§ **TASK REQUIREMENTS**
Your answer must consist of exactly the lines below, starting with the line with "Testimonial di penna dell’ottava" and going on through the line with "го и озвучил прогнозы на 2019 год", and nothing else.

§ **RECORDS PROVIDED**
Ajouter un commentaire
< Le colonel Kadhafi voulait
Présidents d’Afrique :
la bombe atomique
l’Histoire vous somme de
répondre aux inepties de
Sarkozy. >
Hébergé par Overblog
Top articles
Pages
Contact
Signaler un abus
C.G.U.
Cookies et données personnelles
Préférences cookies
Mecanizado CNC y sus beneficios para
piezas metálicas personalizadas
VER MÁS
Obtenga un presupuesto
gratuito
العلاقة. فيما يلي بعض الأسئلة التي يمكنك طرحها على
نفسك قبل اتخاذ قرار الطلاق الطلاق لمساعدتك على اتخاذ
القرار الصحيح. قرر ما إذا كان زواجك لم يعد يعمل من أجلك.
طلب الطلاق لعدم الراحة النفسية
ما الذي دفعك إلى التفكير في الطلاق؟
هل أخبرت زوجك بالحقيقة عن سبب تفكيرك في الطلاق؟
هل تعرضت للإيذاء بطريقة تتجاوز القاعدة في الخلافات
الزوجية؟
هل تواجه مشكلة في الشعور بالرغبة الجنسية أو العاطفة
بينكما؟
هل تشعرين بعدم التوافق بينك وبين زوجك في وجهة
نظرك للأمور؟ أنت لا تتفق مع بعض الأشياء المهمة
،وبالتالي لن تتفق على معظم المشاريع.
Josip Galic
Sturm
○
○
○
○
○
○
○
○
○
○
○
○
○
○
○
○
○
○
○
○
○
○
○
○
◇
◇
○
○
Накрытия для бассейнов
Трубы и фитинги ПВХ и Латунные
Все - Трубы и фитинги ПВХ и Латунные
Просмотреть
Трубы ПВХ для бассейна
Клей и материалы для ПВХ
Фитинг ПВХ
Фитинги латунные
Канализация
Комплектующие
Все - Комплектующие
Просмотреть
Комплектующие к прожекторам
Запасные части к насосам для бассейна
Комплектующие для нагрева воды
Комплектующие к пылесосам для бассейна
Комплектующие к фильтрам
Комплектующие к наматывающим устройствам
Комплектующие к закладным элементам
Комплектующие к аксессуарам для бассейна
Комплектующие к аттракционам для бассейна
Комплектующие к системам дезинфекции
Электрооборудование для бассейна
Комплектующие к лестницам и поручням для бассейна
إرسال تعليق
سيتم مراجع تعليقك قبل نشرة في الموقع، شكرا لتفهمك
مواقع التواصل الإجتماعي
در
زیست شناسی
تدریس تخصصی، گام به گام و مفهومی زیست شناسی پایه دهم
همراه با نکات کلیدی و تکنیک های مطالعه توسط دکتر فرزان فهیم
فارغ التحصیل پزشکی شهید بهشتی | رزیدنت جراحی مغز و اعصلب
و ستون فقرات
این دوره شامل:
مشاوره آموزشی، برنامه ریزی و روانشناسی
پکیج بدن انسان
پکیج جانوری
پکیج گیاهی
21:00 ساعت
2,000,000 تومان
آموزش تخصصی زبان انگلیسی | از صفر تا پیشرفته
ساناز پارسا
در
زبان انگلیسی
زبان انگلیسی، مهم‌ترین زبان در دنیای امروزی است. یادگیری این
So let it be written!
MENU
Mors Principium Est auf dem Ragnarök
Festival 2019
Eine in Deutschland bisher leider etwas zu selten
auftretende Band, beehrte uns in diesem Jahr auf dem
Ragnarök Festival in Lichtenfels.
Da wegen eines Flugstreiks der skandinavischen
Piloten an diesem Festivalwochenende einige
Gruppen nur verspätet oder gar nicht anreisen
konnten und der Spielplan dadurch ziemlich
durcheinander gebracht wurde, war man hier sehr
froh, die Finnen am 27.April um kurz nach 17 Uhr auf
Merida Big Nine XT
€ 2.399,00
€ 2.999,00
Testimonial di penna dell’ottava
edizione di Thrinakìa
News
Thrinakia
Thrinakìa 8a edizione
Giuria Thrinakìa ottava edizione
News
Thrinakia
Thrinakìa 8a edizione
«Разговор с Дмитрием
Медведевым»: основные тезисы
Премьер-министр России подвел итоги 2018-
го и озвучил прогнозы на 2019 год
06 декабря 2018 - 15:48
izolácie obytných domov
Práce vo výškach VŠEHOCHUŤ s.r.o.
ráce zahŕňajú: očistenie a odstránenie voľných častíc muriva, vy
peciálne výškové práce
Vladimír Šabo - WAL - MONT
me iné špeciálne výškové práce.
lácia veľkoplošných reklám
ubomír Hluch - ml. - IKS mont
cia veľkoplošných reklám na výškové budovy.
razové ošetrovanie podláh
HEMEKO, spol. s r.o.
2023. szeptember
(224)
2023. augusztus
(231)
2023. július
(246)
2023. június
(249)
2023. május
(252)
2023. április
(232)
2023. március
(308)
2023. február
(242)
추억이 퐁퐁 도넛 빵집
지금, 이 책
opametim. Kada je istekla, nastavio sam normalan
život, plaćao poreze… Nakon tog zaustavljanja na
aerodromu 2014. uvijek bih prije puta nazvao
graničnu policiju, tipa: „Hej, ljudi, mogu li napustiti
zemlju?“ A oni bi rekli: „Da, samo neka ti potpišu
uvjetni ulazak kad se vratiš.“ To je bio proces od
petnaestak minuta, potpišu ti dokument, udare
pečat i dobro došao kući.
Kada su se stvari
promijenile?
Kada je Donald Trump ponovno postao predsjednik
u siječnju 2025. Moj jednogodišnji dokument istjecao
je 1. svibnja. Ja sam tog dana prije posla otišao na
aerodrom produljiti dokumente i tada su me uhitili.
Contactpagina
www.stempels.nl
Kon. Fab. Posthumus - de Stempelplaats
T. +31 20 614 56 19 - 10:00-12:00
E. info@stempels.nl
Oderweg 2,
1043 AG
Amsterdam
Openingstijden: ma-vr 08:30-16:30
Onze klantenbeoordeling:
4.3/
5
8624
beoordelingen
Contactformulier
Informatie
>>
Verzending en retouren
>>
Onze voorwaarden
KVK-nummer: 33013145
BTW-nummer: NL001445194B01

§ **TASK OUTPUT**
Testimonial di penna dell’ottava
edizione di Thrinakìa
News
Thrinakia
Thrinakìa 8a edizione
Giuria Thrinakìa ottava edizione
News
Thrinakia
Thrinakìa 8a edizione
«Разговор с Дмитрием
Медведевым»: основные тезисы
Премьер-министр России подвел итоги 2018-
го и озвучил прогнозы на 2019 год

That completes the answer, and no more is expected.